Page-level text extractions

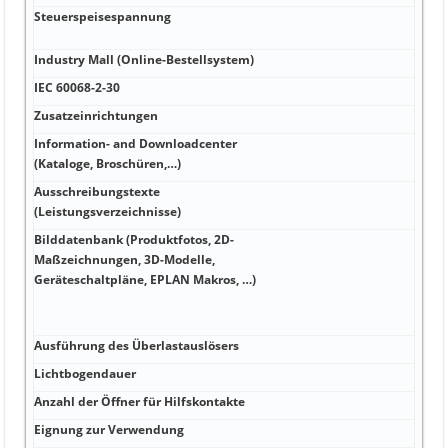
Steuerspeisespannung
Industry Mall (Online-Bestellsystem)
IEC 60068-2-30
Zusatzeinrichtungen
Information- and Downloadcenter
(Kataloge, Broschüren,…)
Ausschreibungstexte
(Leistungsverzeichnisse)
Bilddatenbank (Produktfotos, 2D-
Maßzeichnungen, 3D-Modelle,
Geräteschaltpläne, EPLAN Makros, …)
Ausführung des Überlastauslösers
Lichtbogendauer
Anzahl der Öffner für Hilfskontakte
Eignung zur Verwendung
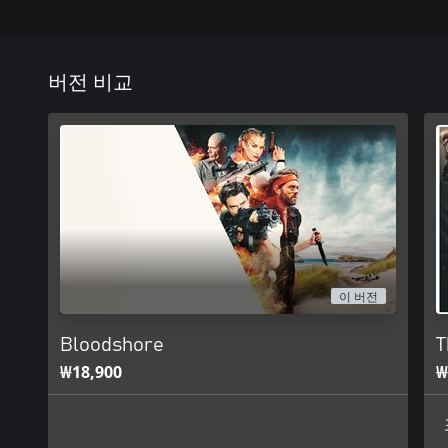
버전 비교
이 버전
Bloodshore
T
₩18,900
₩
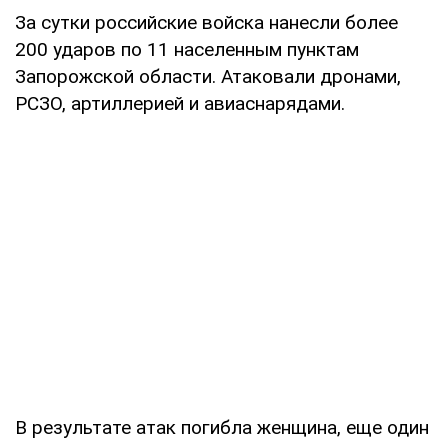
За сутки российские войска нанесли более
200 ударов по 11 населенным пунктам
Запорожской области. Атаковали дронами,
РСЗО, артиллерией и авиаснарядами.
В результате атак погибла женщина, еще один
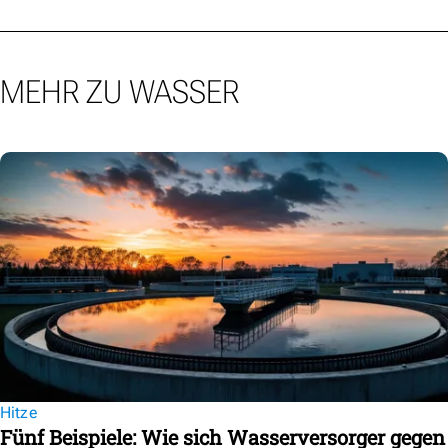
MEHR ZU WASSER
Hitze
Fünf Beispiele: Wie sich Wasserversorger gegen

**EXERCISE BRIEF:**
The records above must be retyped exactly. Please omit the pictures.

**OUTPUT OF THE EXERCISE:**
Steuerspeisespannung
Industry Mall (Online-Bestellsystem)
IEC 60068-2-30
Zusatzeinrichtungen
Information- and Downloadcenter
(Kataloge, Broschüren,…)
Ausschreibungstexte
(Leistungsverzeichnisse)
Bilddatenbank (Produktfotos, 2D-
Maßzeichnungen, 3D-Modelle,
Geräteschaltpläne, EPLAN Makros, …)
Ausführung des Überlastauslösers
Lichtbogendauer
Anzahl der Öffner für Hilfskontakte
Eignung zur Verwendung
버전 비교
이 버전
Bloodshore
T
₩18,900
₩
За сутки российские войска нанесли более
200 ударов по 11 населенным пунктам
Запорожской области. Атаковали дронами,
РСЗО, артиллерией и авиаснарядами.
В результате атак погибла женщина, еще один
MEHR ZU WASSER
Hitze
Fünf Beispiele: Wie sich Wasserversorger gegen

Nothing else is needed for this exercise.